Coming out of the Flatbush neighborhood of Brooklyn,
the Underachievers crafted a weird world with their 2014 debut
Cellar Door: Terminus Ut Exordium, an LSD trip of an album that stunned with its psychedelics but alienated with its sprawling attitude and "third eye" mysticism. Whatever the duo were seeing out of their third eye, they had a hard time communicating it to all the "straights," but this conceptual sophomore release aims to sort all these ideas in a more sane manner, beginning with the division of the album into light and dark, a break that's marked by the dark and grinding "Reincarnation (Phase 2 Intro)."

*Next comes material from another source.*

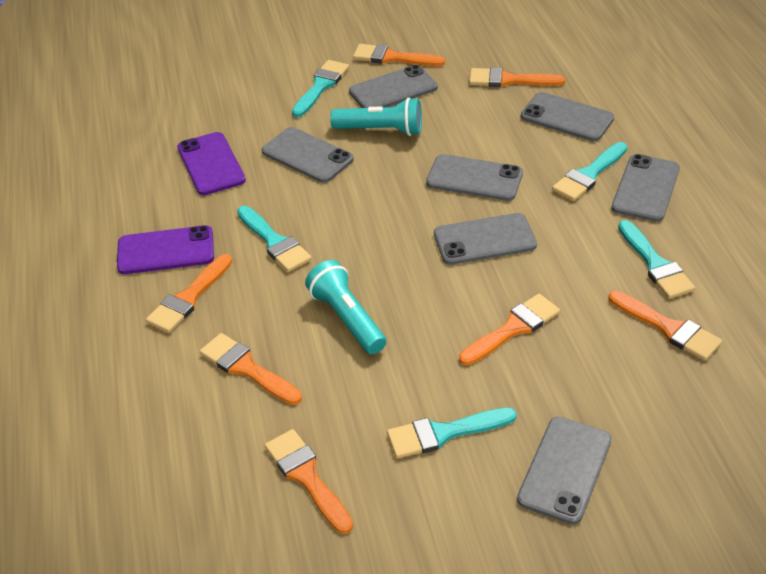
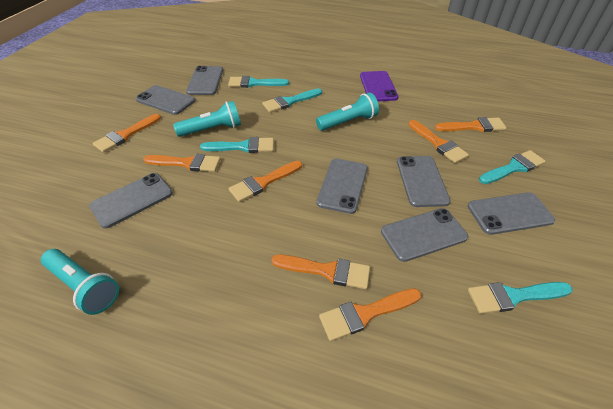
purple phone: 2 -> 1
turquoise flashlight: 2 -> 3

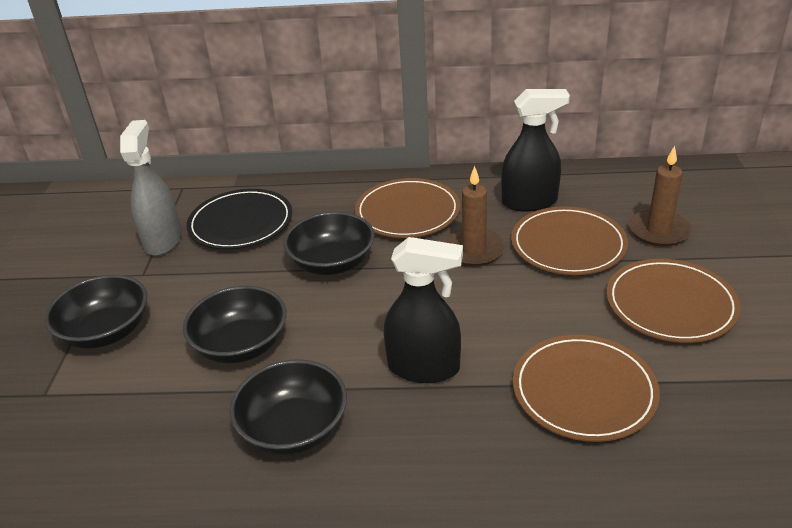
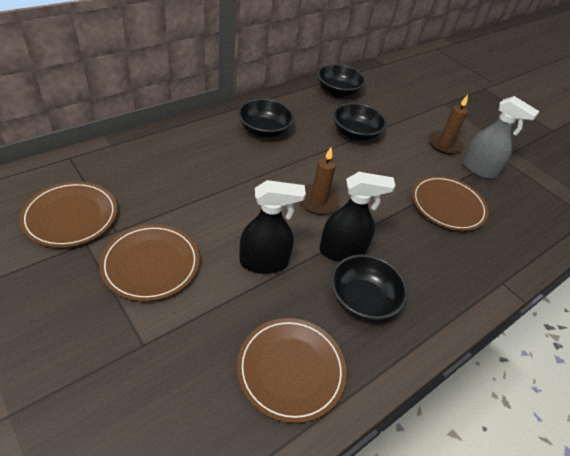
black plate: 1 -> 0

Evermore's lighter first half displays the most artistic growth as MCs
AK and
Issa Gold attack their
Mos Def and
Shabazz Palaces-styled lyrics with the force and the snarl of
Migos, as producers like
Nick Léon, Ashton Benz, and Lucas Savo craft diverse beats that would suit both the
A$AP Mob and the Stones Throw crew. The jazz fusion joint "The Dualist" ("Division is the devil's favorite") and the late-night dream dubbed "Illusions" ("Spread that truth within these calls, gather youth to break these walls") serve as the first side's key cuts as they explore the LP's theme of choices vs. fate. The latter number gets a redo with side two's "Allusions," a much more brutal song where all roads lead to ruin. Lead single "Take Your Place" stomps through the room like a triumphant
Three 6 Mafia, but it's all fallen apart by the "ready for war" number "We the Hope," where angelic puffs of synth pop are chewed up by growls and apocalyptic rhymes. Best experienced end to end,
Evermore: The Art of Duality is a dense journey worth taking, but one decidedly filled with more questions and ideas than answers.